The way to detect protein thiols and carbonyl groups is to label them with fluorescent reagents which aid their detection on electrophoresis gels. The researchers gathered colonised rocks of the freshwater mussels from an Italian lake and transferred them to tanks in a lab where they were maintained and fed. They were exposed to a constant concentration of BE over 14 days, then their gills were removed and the proteins extracted.

The protein thiol groups were labelled with 5’-iodoacetamide-fluorescein which does not attach itself to the different types of oxidised thiols. So, a comparison of control mussels with BE-treated mussels will be able to detect any changes in thiol group concentrations. The carbonyl groups were reacted with fluorescein-5’-thiosemicarbazide.

All of the proteins were separated by one-dimensional gel electrophoresis and the fluorescent tags were analysed to enable the levels of proteins to be estimated. Then two-dimensional gel electrophoresis was also employed and the proteins which had different abundances between the controls and those treated with BE were identified by mass spectrometric methods.

Indicators of oxidative stress

The effects of BE on the thiol groups in the gill proteins appeared to be quite small because the total thiol content measured after 1D gel electrophoresis remained unchanged after treatment. However, there was a significant increase in the number of carbonyl groups over the same test period.

A total of 20 protein spots were selected from the comparative 2D gels for protein identification. There were other candidates but they were regarded as too low in abundance or too close to other proteins on the gel for clean isolation and analysis. The candidates included thiol-containing proteins as well as carbonylated ones. Of these, only eight could be identified and the failure to identify the others successfully was attributed to insufficient tryptic peptides or low database matching scores.

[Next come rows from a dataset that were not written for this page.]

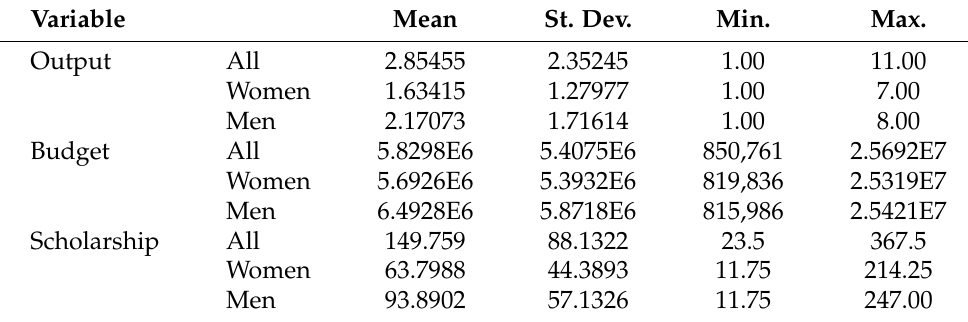
Table 3. Summary of descriptive statistics of data used considering the Olympic years 2008, 2012, and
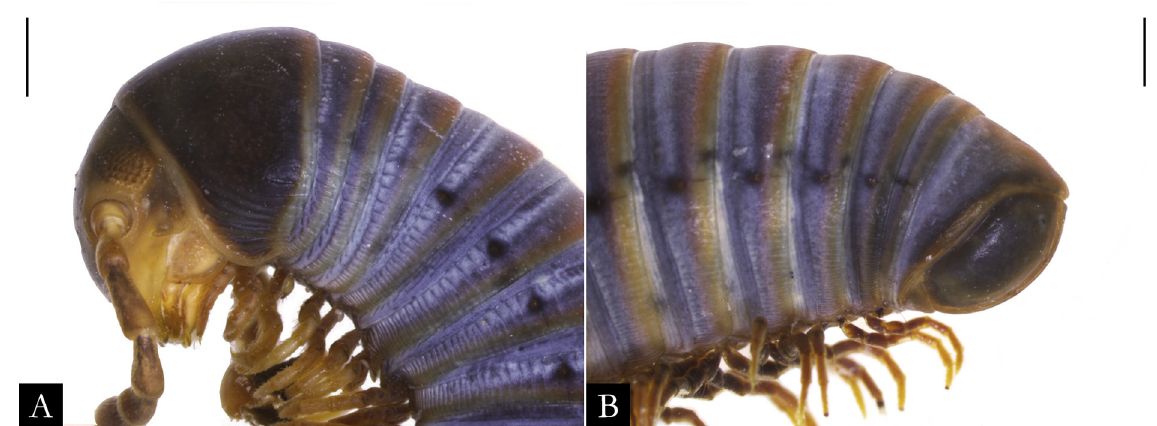
Fig. 56. Pseudonannolene caatinga Iniesta & Ferreira, 2014, ♂ (IBSP 2178), in lateral view. A . Anterior region. B . Posterior region. Scale bars = 1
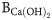
Hysteresis loops of (a) RH, (b) BCa(OH)2, and (c) C400,1 and C400,4.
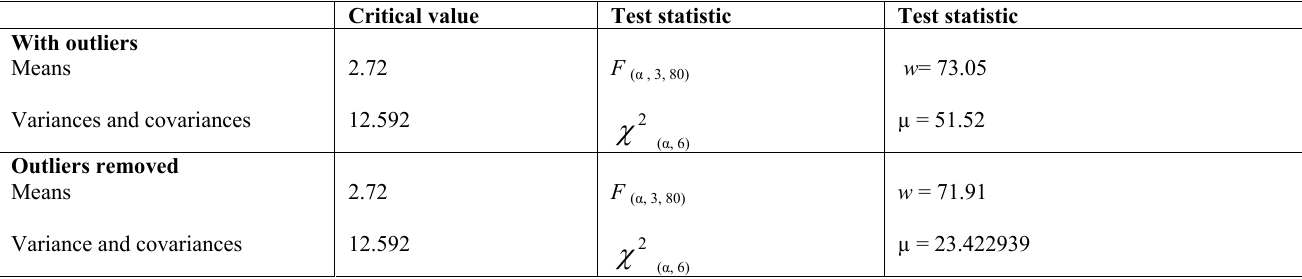
Table 2 . The results of the hypothesis tests for the variance-covariance matrices and means for Subject 1 are included. The level of significance is p = 0.05. The null hypothesis ( H ) of equality is rejected if the test statistic is o larger than the critical value. Critical value Test statistic Test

Two of the affected proteins were a heat shock protein, which suffered thiol oxidation, and cytochrome c, which became more carbonylated after BE exposure. Since both of these proteins are generally associated with oxidative stress, it supports the notion that the freshwater mussels were undergoing the same stress. This conclusion is also consistent with published data on equine cytochrome c, identifying BE as a pro-oxidant.

Three of the other affected proteins were different forms of tubulin which experienced reduced carbonylation after BE treatment. This behaviour might be due to glutathionylation, which is induced to allow the organisms to survive high levels of oxidative stress, but more work is needed to confirm this hypothesis.

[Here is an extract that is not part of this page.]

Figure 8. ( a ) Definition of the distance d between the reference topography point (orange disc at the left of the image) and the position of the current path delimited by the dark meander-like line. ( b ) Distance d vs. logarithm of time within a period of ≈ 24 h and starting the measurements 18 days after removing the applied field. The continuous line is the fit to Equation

Three enzymes involved in energy metabolism, namely the glycolysis pathway or oxidoreductase activity, were also modified, giving further support to changes induced by oxidative stress.

Although the researchers only managed to identify a few of the proteins affected by exposure to BE, they are consistent with the idea that BE induced oxidative stress in the freshwater mussel. This conclusion could be supported by further studies investigating the changes in protein abundances after different BE doses, which might also reveal the mechanism of action of oxidative stress to tell us exactly how drugs of abuse in our waterways affect the wildlife living there.